第3期 #12

うちまわり線

 どうぞ、という声を聞いて戸を引くと、彼はデパートの屋上で見かけるような小さい電車に乗って待っていたので、笑おうとした頬が固まってしまい、そのまま後ろ手に戸を閉めてからようやく「まだあったんだ」と口を開くと彼は「まあ乗れよ」と言った。
 彼の顔が真剣そのものだったからおとなしく従うことにして、おじゃまします、と言って靴を脱ぎ、五両編成のいちばん後ろにまたがった。電車はゆっくりと動き出し、僕は取っ手を軽くつかんだ。
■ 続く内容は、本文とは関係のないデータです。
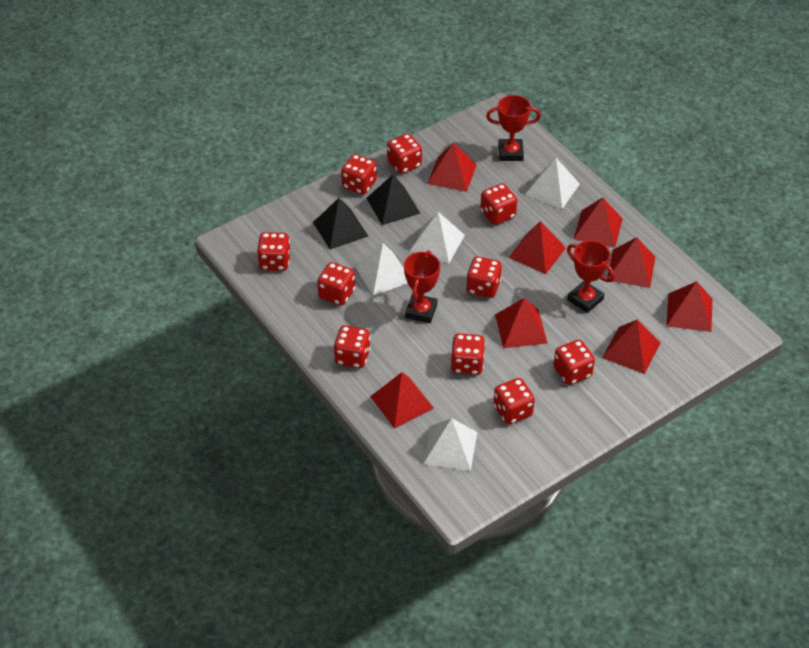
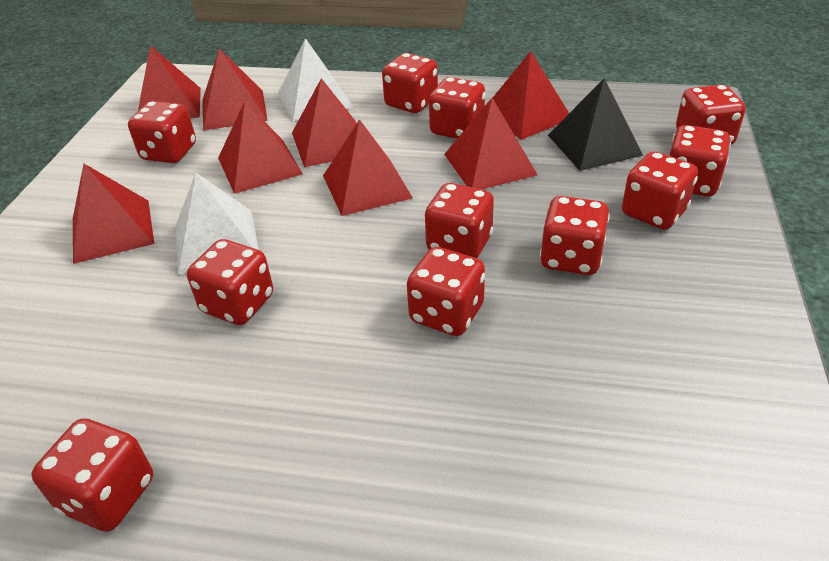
black pyramid: [313,198,368,250] [367,175,421,225] = 2 -> [548,79,643,171] = 1
red dice: [257,232,290,271] [317,262,355,306] [334,325,371,368] [341,154,377,195] [387,134,422,174] [451,333,485,375] [466,256,502,298] [480,183,517,225] [494,378,535,424] [554,340,595,385] = 10 -> [31,419,153,532] [128,101,196,163] [187,239,273,325] [382,53,438,113] [407,247,485,336] [425,183,494,258] [429,77,485,139] [540,196,610,275] [622,152,698,230] [669,125,731,197] [676,85,746,145] = 11
red trophy: [404,250,440,323] [486,95,541,161] [567,240,615,313] = 3 -> none = 0
white pyramid: [355,243,407,296] [410,212,465,263] [423,418,477,471] [525,158,580,209] = 4 -> [175,173,259,275] [278,38,353,121] = 2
振動で耳がくすぐられるような感覚が、懐かしかった。
 廊下を通り茶の間に入ると、奥さんが頭を下げた。立ち上がろうとすると、いいんですよ、と僕を制した。
「いらっしゃい。ずいぶんごぶさたでしたね」
「ずっと九州のほうに赴任を」
 そうですか、という奥さんの声を背中で受けて次の部屋に移ると、まこと君が絵を描いていた。
「まこと、竹下さん」
「あ、メガネのおっちゃん」
「おひさしぶり」
「うん」
 手元の画用紙に目をやると、サッカーボールが描かれていた。サッカー好きなのか、と訊いたときにはもう部屋を出かかっていて、あんまり、と言うまこと君の姿は見えなくなっていた。
「ずいぶん大きくなったね」
「そりゃあ、子供にとっての二年間っていうのは、オレ達のとは、違うよ」
 二年経っても僕にとってまこと君はまこと君のままで、まこと君にとって僕はメガネのおっちゃんのままだけど、実際のところそのあいだには大きな隔たりがある。まこと君は背が伸びて、顔つきもいくぶんしっかりしてきた。僕にはきっと、分かりやすい変化はなにもない。
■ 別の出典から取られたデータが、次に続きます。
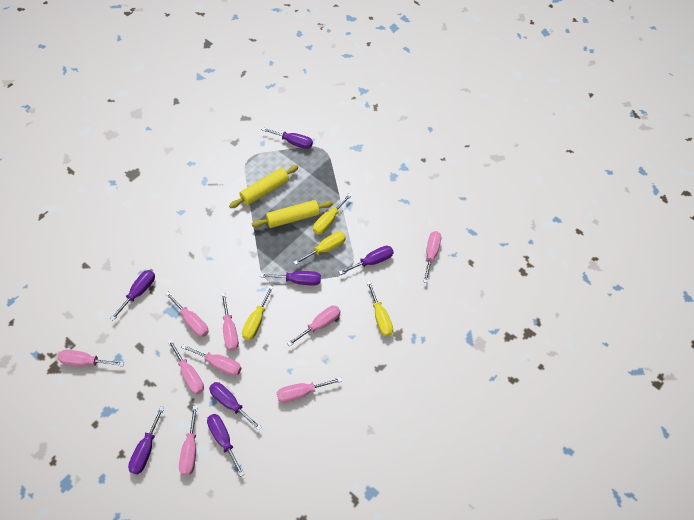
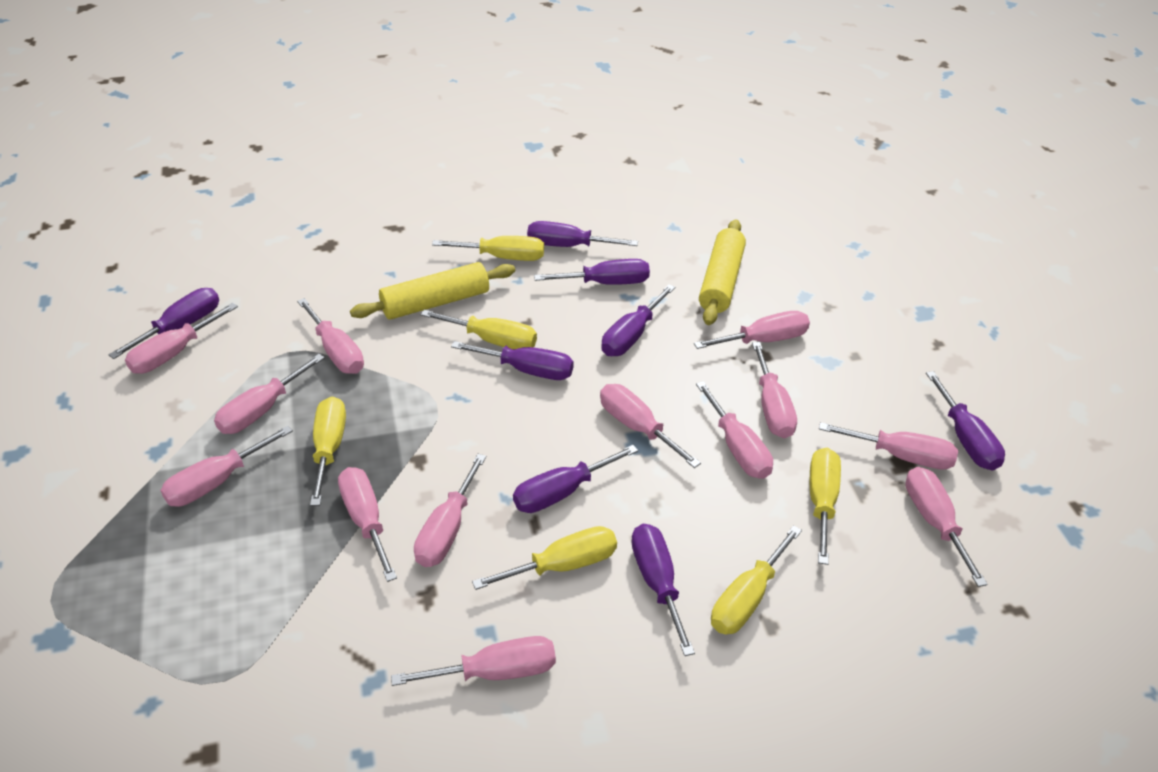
pink screwdriver: [58,350,124,367] [165,292,209,337] [168,339,204,394] [179,406,198,476] [181,344,242,376] [221,293,239,351] [277,377,342,403] [287,306,340,346] [423,231,441,283] = 9 -> [125,303,238,374] [160,426,293,507] [214,354,325,434] [297,298,364,374] [338,467,397,582] [391,636,556,686] [414,454,486,567] [600,384,701,468] [694,311,810,349] [696,381,773,479] [752,342,797,438] [819,422,958,470] [905,467,988,587] = 13
purple screwdriver: [110,270,155,321] [128,406,164,475] [207,414,245,477] [209,382,262,431] [260,271,321,286] [262,127,313,149] [338,246,394,275] = 7 -> [109,288,219,359] [451,341,574,380] [513,445,638,513] [527,221,638,247] [534,259,650,285] [601,284,675,356] [631,524,695,656] [926,371,1005,471] = 8
yellow screwdriver: [242,285,274,340] [294,232,346,265] [313,194,352,235] [367,281,393,337] = 4 -> [310,396,346,506] [420,310,537,349] [432,236,544,261] [472,526,617,590] [711,525,802,634] [810,448,841,565] = 6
「こないだ、ふーちゃんの一周忌あったの」彼はポツリと言った。「やっぱねえ、そりゃあそうなんだけど、写真は同じなんだよ、一年前と」
 僕は黙って聞いていた。
「オレ昔さ、アイツ太ってるからって電車乗せなかったの。そしたらすごい泣いちゃってさ。オレ謝ったけど、もうアイツ乗ろうとはしなかった」
 反対側の廊下を通って玄関に戻ってきた。
「だから、電車を?」
「いや、ぜんぜん関係ないんだけど」
 また茶の間に入ると奥さんは腰をかがめ、僕にお茶を渡してくれた。ビール出しといて、と前を向いたまま彼は言った。
 次の部屋に入るとまこと君が駆け寄ってきて、電車のちょうど真ん中あたりにうまく腰をおろした。まこと君が体を揺らすと「動くな」という声が飛んできて、それでもまだ体を揺らすまこと君の小さな背中を見て、僕は笑った。